On March 11, 2014, a working document, “Paper on Transfer Pricing Comparability Data and Developing Countries” (the “Paper”), was released by the OECD.

The document is the result of the G8’s request made during its last summit to find ways to address the concerns expressed by developing countries on the quality and availability of information regarding comparable transactions for transfer pricing purposes. This is an interim draft, published for comments, and the views expressed in the document do not necessarily represent those of the OECD members countries.

The Paper starts by noting that commercial searchable economic databases commonly used for comparability purposes provide imprecise or limited financial data on companies operating in developing countries due to (i) the limited number of sizeable independent companies, (ii) the absence of requirements for the public registration of companies’ statutory accounts, and (iii) the difficulties in obtaining access to such information when it exists.

The Paper emphasizes that insufficient comparables data create difficulties in terms of effectiveness of transfer pricing methods based on comparables and of compliance with OECD principles.   This may also deny countries tax revenue and create an uncertain investment climate for business.  Lastly, according to the Paper, the lack of objective data may result in difficulties in resolving disputes and encourage the adoption of aggressive positions by both the tax authorities and taxpayers.

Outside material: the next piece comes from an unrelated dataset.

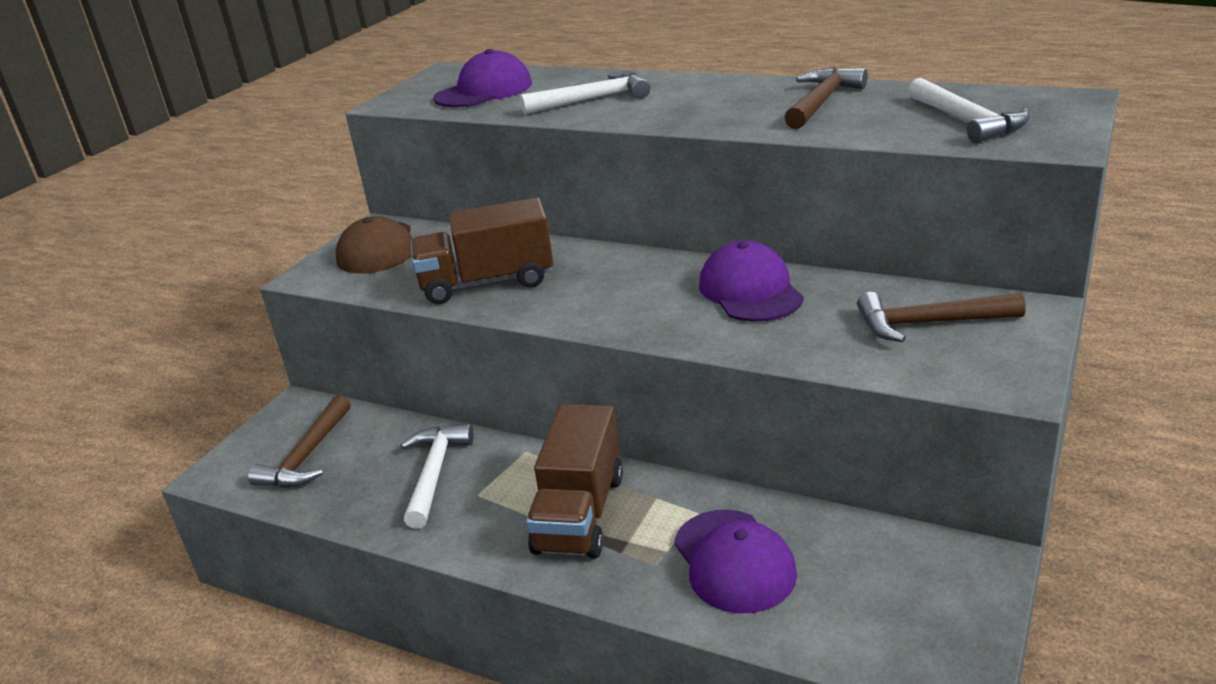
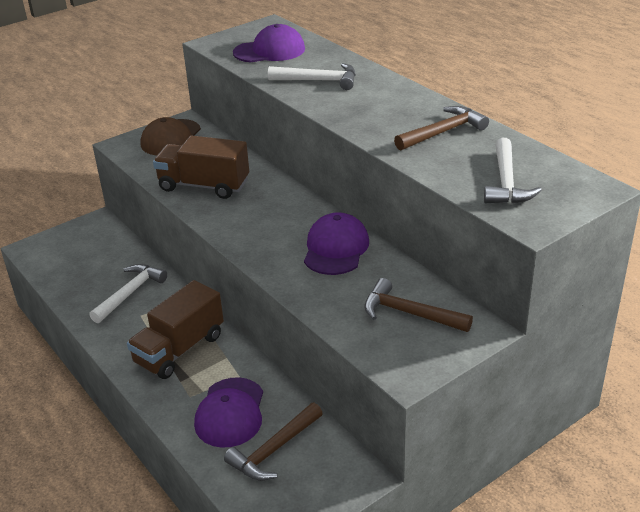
camera: 25 degrees right, 5 degrees up
(307, 456) = (79, 256): brown hammer -> brown hammer (274, 450)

In order to address these concerns, the Paper suggests four approaches: 

  • Expanding access to data sources for comparables, through, for example, regional initiatives, introduction of requirements for filing statutory accounts, setting-up of internal databases by tax authorities;
  • More effective use of data sources for comparables: training of tax administrations, but also broadening of comparables searches (geographic markets, industries, tested party);
  • Use of alternative approaches that reduce reliance on direct comparables: although formulary apportionment is excluded by the Paper, alternative approaches notably include profit split method, value chain analysis, safe harbors, “sixth method” or anti-avoidance mechanisms; and
  • Advance pricing agreements (“APA”) and mutual-agreement proceedings.Comments on this Paper were due by April 11.  

Baker & McKenzie comments:

Although some suggestions in the Paper are appropriate and welcome (broadening comparables searches to other geographic markets, APA, mutual agreement proceedings), certain action proposals are questionable.  In particular, the use by tax authorities of secret comparables raises serious concerns, as well as the suggestion that a broader use of the profit split method may be a solution to the lack of comparables data. In effect, although a profit split method may be appropriate where a lack of comparables is due to the contribution of unique valuable intangible assets by both parties to a transaction, this cannot systematically be the solution where it is due to insufficient public data.  It is to be asked whether the Paper emphasizes comparables at the expense of the selection of the most appropriate transfer pricing method. For example, in a contract manufacturing transaction, would it be more appropriate to apply a cost-plus method with a possible uncertainty about the mark-up due to the lack of reliable comparables, or to apply a profit split method with no comparables?

Further developments on this Paper will have to be closely monitored given that, in practice, during tax audits, companies are frequently faced with the rejection of their comparables and the substitution of other comparables by the tax authorities.